Stanford is giving up 259 yards a game and ranks 53rd in passing efficiency defense. In addition, the Cardinal have intercepted 10 passes in their 11 games, good enough for only 68th.

Rees should have some success Saturday, which would be a boost for Notre Dame.


Will Stanford Dig Itself into an Early Hole?

SALT LAKE CITY, UT - OCTOBER 12: Dres Anderson #6 of the Utah Utes dives into the end sone after catching a pass during the first half of an NCAA football game against the Stanford Cardinal October 12, 2013 at Rice Eccles Stadium in Salt Lake City, Utah.
George Frey/Getty Images

In the loss to Utah, Stanford found itself down 21-14 at half, a lead which grew to 24-14 in the third quarter and then 27-14 in the fourth.  The Cardinal made a late push, but it wasn't enough to undo all the bad things they had done earlier in the game.

It was a similar story in the upset at the hands of USC. The Trojans got a 17-7 lead in the second quarter and were able to keep the Cardinal at bay long enough to allow Andre Heidari to kick what would be the game-winning field goal with 19 seconds to go.

The longer Stanford takes to get into the game, the more it leaves itself open to the upset.

It's no coincidence that in the wins over Oregon State, Oregon, Arizona State and UCLA, the Cardinal got up early and were able to control the game in the second half.
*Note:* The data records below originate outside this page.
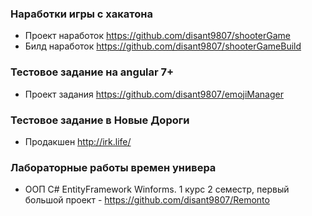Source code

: ### Наработки игры с хакатона
- Проект наработок https://github.com/disant9807/shooterGame
- Билд наработок https://github.com/disant9807/shooterGameBuild

### Тестовое задание на angular 7+
- Проект задания https://github.com/disant9807/emojiManager

### Тестовое задание в Новые Дороги
- Продакшен http://irk.life/

### Лабораторные работы времен универа
- ООП C# EntityFramework Winforms. 1 курс 2 семестр, первый большой проект - https://github.com/disant9807/Remonto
Can the Cardinal Strike that Offensive Balance?

Nov 7, 2013; Stanford, CA, USA; Stanford Cardinal quarterback Kevin Hogan (8) hands off the ball to running back Tyler Gaffney (25) against the Oregon Ducks during the first quarter at Stanford Stadium. Mandatory Credit: Kelley L Cox-USA TODAY Sports
Kelley L Cox-USA TODAY Sports

Stanford is at its best when it can run and pass the ball with equal success. The runs up the middle help to suck in the defense and make it vulnerable to the big play over the top. That, in turn, causes the secondary to back up, and it opens holes for the running back and allows short throws over the middle.

In their nine wins, the Cardinal are averaging 209.8 yards on the ground and 202.8 yards through the air. When Stanford has lost, those averages swing ever so slightly toward the passing game, at 176.5 and 186.5, respectively.

As long as neither Kevin Hogan nor Tyler Gaffney are tasked with shouldering the load alone offensively, the Cardinal should be able to stave off any upset bid.